Since we're all trying to avoid getting sick NBC news put together information that we may not know about the norovirus. NBC spoke to the Center for Disease Control norovirus expert, Doctor Aaron Hall, to break down what we need to know to prevent ourselves from the virus.

  1. Norovirus and Influenza mutate alike.
    The viruses are completely different, but use RNA instead of DNA which according to Dr. Hall hat "makes them both highly mutation-prone, which in turn makes it hard for the human immune system to defend against them."

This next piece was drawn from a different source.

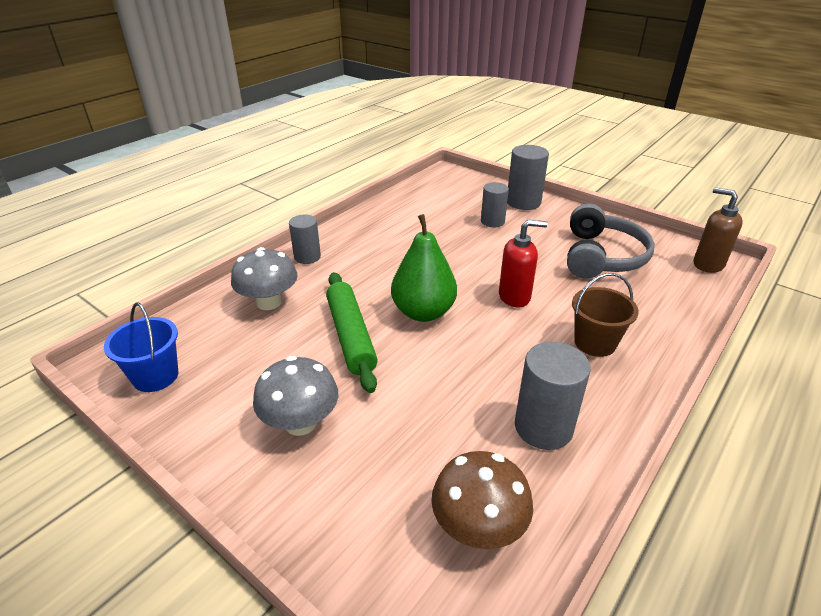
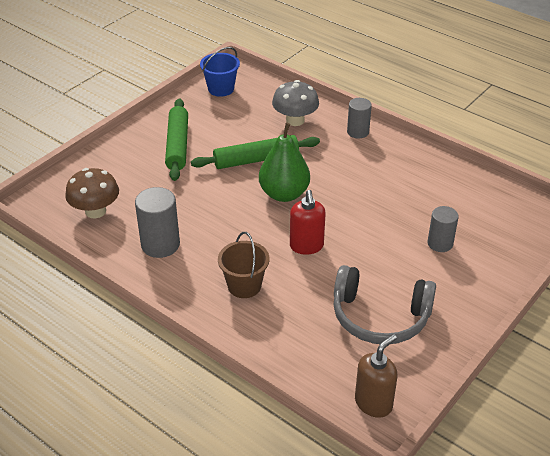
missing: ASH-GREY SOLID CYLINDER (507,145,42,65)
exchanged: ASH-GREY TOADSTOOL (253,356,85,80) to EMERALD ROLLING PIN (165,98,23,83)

  2. It's resistant to many common disinfectants
    A structure called "capsid" surrounds the norovirus and it harder to break through. Alcohol can't cut through it, which is why even using hand sanitizer doesn't prevent the norovirus. Dr. Hall suggests using bleach to clean sheets and very hot water to kill the virus.
  3. It Spreads Easily
    Very much like the flu, after you get better you're still carrying around a product of the norovirus. Dr. Hall recommends staying home from work or school a day or two after you start feeling better.

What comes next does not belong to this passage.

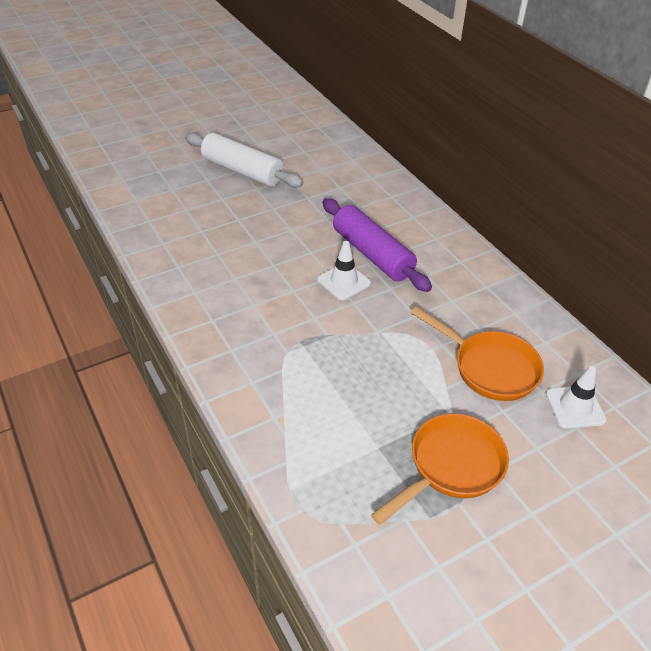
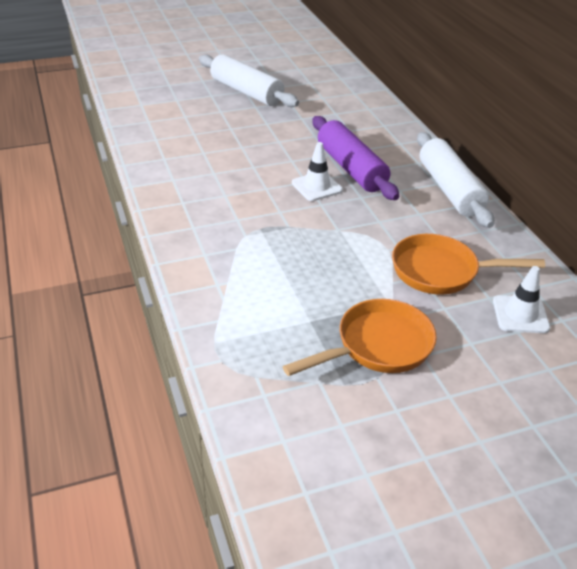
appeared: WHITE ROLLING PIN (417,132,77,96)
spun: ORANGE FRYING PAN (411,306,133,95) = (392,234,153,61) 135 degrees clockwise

  4. One Person can Infect Hundreds 
    Combined a hard to kill virus and people feeling who don't feel sick any more returning to their normal routine...you've got yourself a fast spreading virus. As Dr. Hall says ""One ill food worker or even a worker who recovered has the potential to expose literally hundreds of people."
  5. A Vaccine is in the Works
    According to NBC News, globally, 200,000 die a year from Norovirus. A drug company called Takeda is currently working on a vaccine. Their researchers found " 20 percent of people of European origin have a genetic mutation that protects them from common norovirus strains, something that might help in development of better vaccines."